Green Lantern: Is that all there is?

As one Green Lantern fan said, “It’s the best we’re gonna get, which is not necessarily a good thing.”

Well, better late to the party than never showing up, I finally saw Green Lantern. It was all right. Granted, I didn’t go in there expecting much so I’m not too upset.It’s a solidly mediocre offering from DC (who, let’s face it, save for the last two Batman films hasn’t had the best luck with comic book movie adaptations), which is incredibly tragic given all that the film had going for it.

Warning: Spoilers (and mildly naughty language) ahead, matey!

*** Please proceed with caution. ***

My biggest critique of the film is that they really should have just stopped abusing the CGI. Near the end of the movie with the Big Bad and Hal Jordan in space, it got to the point where I really lost my patience. To a certain extent, you do need those effects as it’s a cosmic tale with a lot of space travel and aliens. However, there comes a point where there’s nothing but flash and you cannot sustain a film on that (despite what the success of Avatar would have you believe). Especially for a comic book adaptation; drawing off of such a rich and established continuity, there HAS to be more than a bunch of kick ass CGI renderings.

I have to give some props to Ryan Reynolds, you could tell that he (and his abs) were really pulling out his A-Game. He was enough of a cocky douchebag to buy that he’s Hal Jordan but there was enough Ryan Reynolds that you actually liked the character.

The costume was just absurd, even if it was true to the comic. It just looked wrong. Maybe it would have been better had they hadn’t used CGI to bring it to life. (Again, I get what they were trying to do.

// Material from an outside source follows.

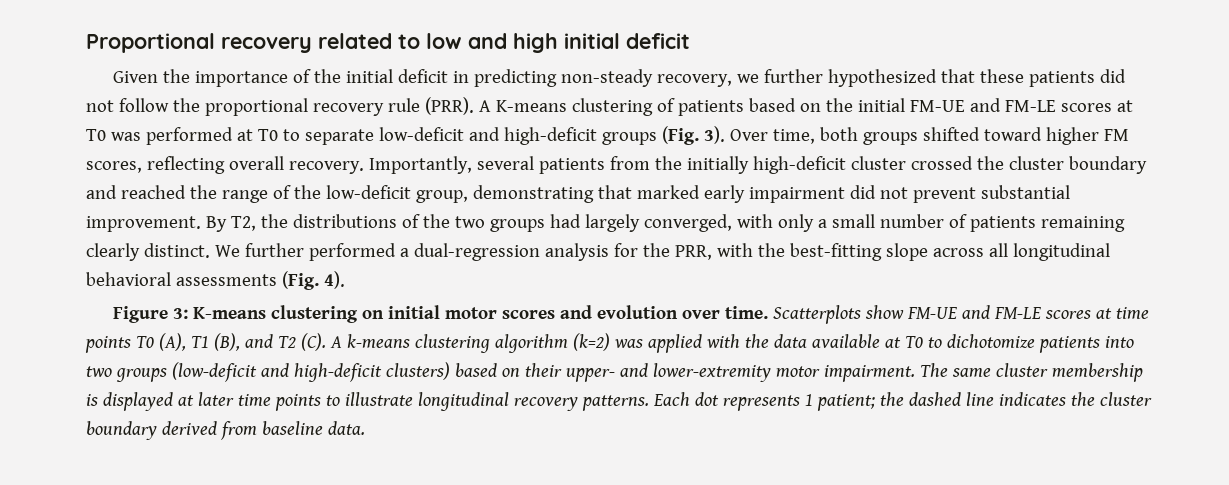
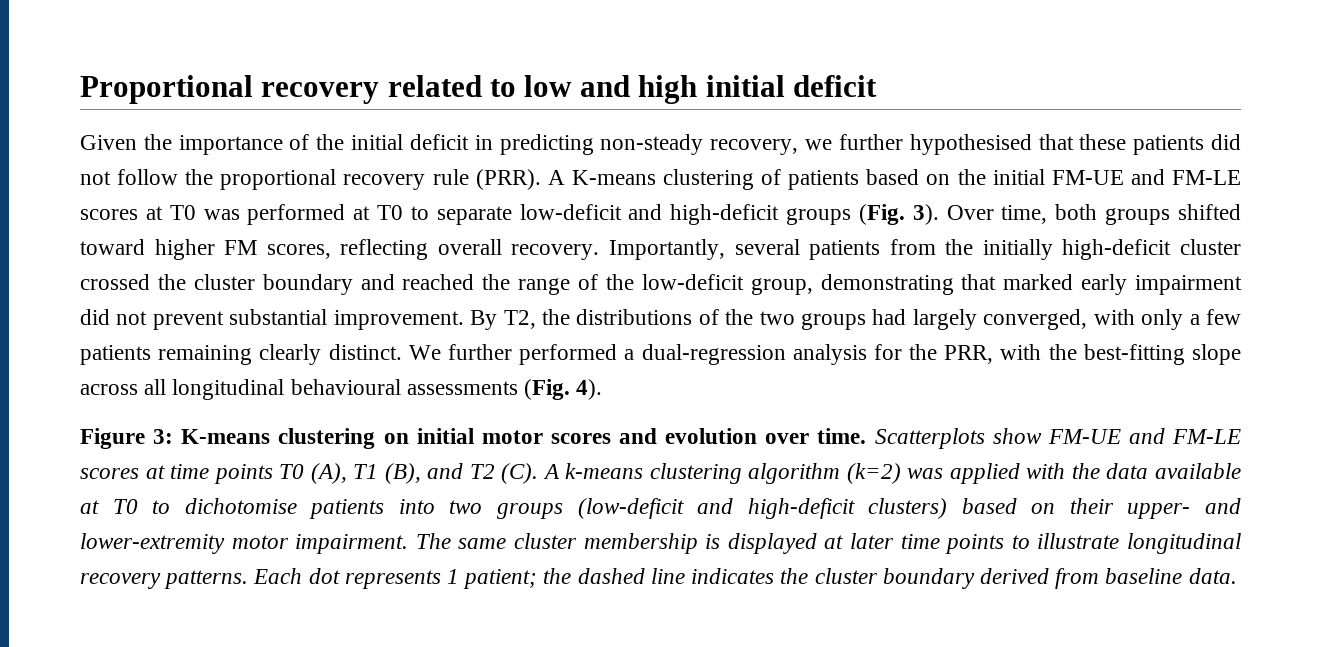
[827,69,937,87] hypothesized -> [909,134,1032,155] hypothesised
[831,214,967,228] small number of -> [1206,309,1242,325] few
[86,272,171,286] behavioral -> [290,379,401,395] behavioural
[946,334,1035,348] dichotomize -> [184,498,297,514] dichotomise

But, again, they failed.)

Mark Strong was awesome as always (you couldn’t have asked for a better Sinestro). The Kurgan (well, his voice) was perfectly cast; as was Dr. Hector Hammond (Peter Sarsgaard).

With so many things going for it, Green Lantern should have been awesome but, in the end, it was just meh. And that’s what most disappointed me.

However, if you look at this film in the context of, say, a trilogy of Green Lantern films, it’s a good starting point. It’s no Thor or Iron Man but it’s better than the first attempt at Hulk (the Eric Bana one) or Thomas Jane’s disastrous Punisher. It’s mediocre and probably a film that, once it’s on DVD, will be included in that cache of movies that I have on in the background as I do anything but watch the movie.

I hope they make Green Lantern 2: Electric Boogaloo. As I mentioned in my previous article, the first film in a comic book franchise sets the stage for subsequent films and there’s a lot of exposition and acclimatizing viewers to the narrative world (especially when you’re talking about comic book movies). As a result, they’re generally solid films but later ones tend to (rightly) outshine them. Green Lantern accomplished this feat, not as spectacularly as others have done before it, but it’s a solid origin story. I’d like to see a sequel where Sinestro and Hal team-up and Sinestro starts to turn away from the Green Lanterns. (Ideally, the third film would then be the Sinestro Corps Wars.)

And, yes, I do think that, should this third film come to fruition, that Stephen Colbert be made Sinestro’s number two (art credit goes to ~drawerofdrawings over at DeviantArt). Yes, it might be slightly cartoonish, but you cannot deny the sheer epic awesomeness of the mere thought.

As always, Gail Simone has a most awesome suggestion as to how you could make Green Lantern exponentially better: relaunch it!

Shelley Smarz is a comic book scholar and business woman. She’s a bit of a sad panda as there was no real Sinestro/Hal Ho!Yay! when there should have been. However, during the scene where Parallax chasing after Hal in space, her tentacle porn senses started tingling…in her pants! Please excuse her wackiness this afternoon, she had too much caffeine this morning so she’s a little more unhinged than normal. (Okay, maybe more than just a little.) Also, in that aforementioned scene in space, the image of the giant, disembodied cloud flying through space reminds her of something…she just can’t remember what.